Articles from December 2011 can be accessed online through the Informit database, and the journal is held in libraries across Australia, either in hard copy form or electronically. The journal is also held by museums such as the Australian War Memorial, the Auckland Museum, and the Imperial War Museum. WorldCat records that the journal is held in over 400 libraries worldwide.

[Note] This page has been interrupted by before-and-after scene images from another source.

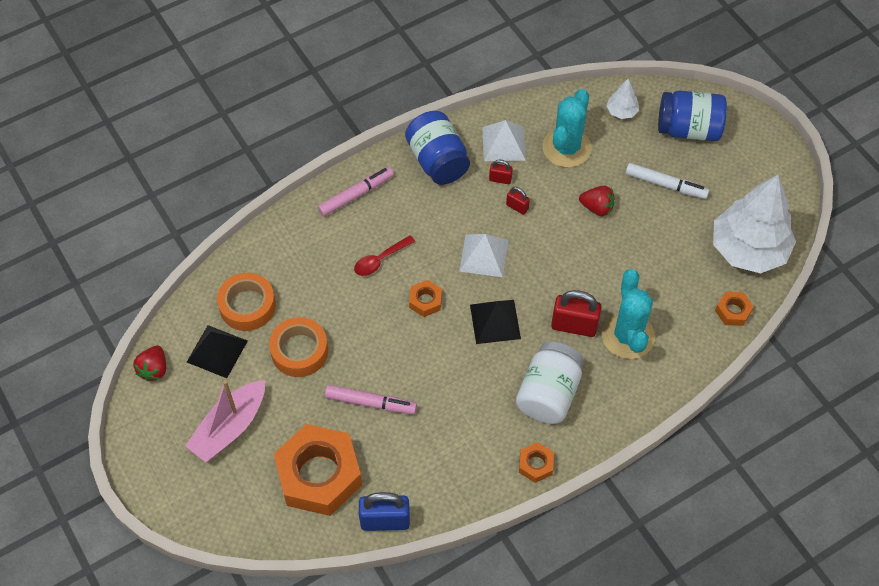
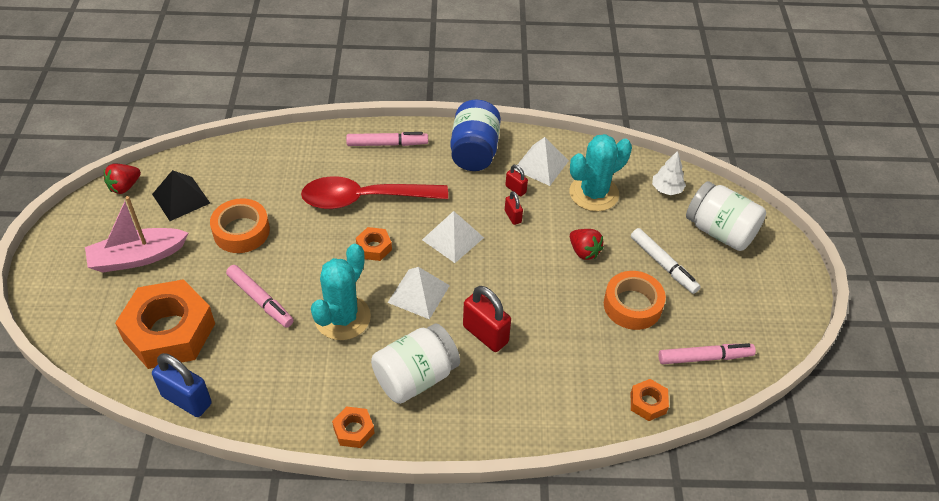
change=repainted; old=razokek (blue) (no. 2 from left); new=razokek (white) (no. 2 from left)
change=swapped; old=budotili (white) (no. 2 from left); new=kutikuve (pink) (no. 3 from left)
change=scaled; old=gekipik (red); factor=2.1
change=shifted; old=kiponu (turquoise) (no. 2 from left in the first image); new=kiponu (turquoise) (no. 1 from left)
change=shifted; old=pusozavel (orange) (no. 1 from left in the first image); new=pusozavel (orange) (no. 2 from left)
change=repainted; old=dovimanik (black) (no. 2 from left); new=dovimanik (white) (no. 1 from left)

Past editors include: Barry Videon, John Lyons, James Courtney, Chris Coulthard-Clark, Peter Kelly, Peter Stanley, Barry Clissold, Alan Fraser, Stephen Allen, Elisabeth Topperwien, Anthony Staunton, and Paul Skrebels.

==Other publications==
In addition to its journal, the society has also been involved with publishing a number of other works since its establishment. WorldCat lists 34 works in 50 different publications, with 778 library holdings worldwide. Some of these works, including those listed in the National Library of Australia catalogue, include:
- Australia's First Naval Fight, November 1914
- To Shoot and Ride: The Australians in the South African War, 1899–1902, by Walter Chamberlain
- The Citizen General Staff: The Australian Intelligence Corps, 1907–1914, by Chris Coulthard-Clark
- Victoria Cross Winners of New Zealand, by Walter Chamberlain
- Australian Army Insignia, 1903–1966, by Alfred Festberg
- But Little Glory: The New South Wales Contingent in Sudan, edited by Peter Stanley
- From Khaki to Blue, by R.J. Brownell
- Gallant and Distinguished Service – Vietnam 1972–1973, by Ian Barnes
In the late 1970s, the society began researching a book on medals awarded to Papua New Guineans, and sought submissions from local residents through the Papua New Guinea Post Courier. The Western Australian branch of the society has a regular newsletter, titled War Diary, that is held in the collection of the State Library of Western Australia, while the Queensland branch, based out of Maryborough, also has a regular newsletter, titled "The Queensland Crusader" which is held by the State Library of Queensland. The Victorian branch's newsletter is titled Despatches and is held by the State Library of Victoria.

In 2017, the society published Fighting on All Fronts, the first volume of its centenary of World War I series. Consisting of 11 articles that had been previously published in various editions of Sabretache, the volume deals with a diverse range of topics covering the period 1916–1917, with a preface from Peter Stanley.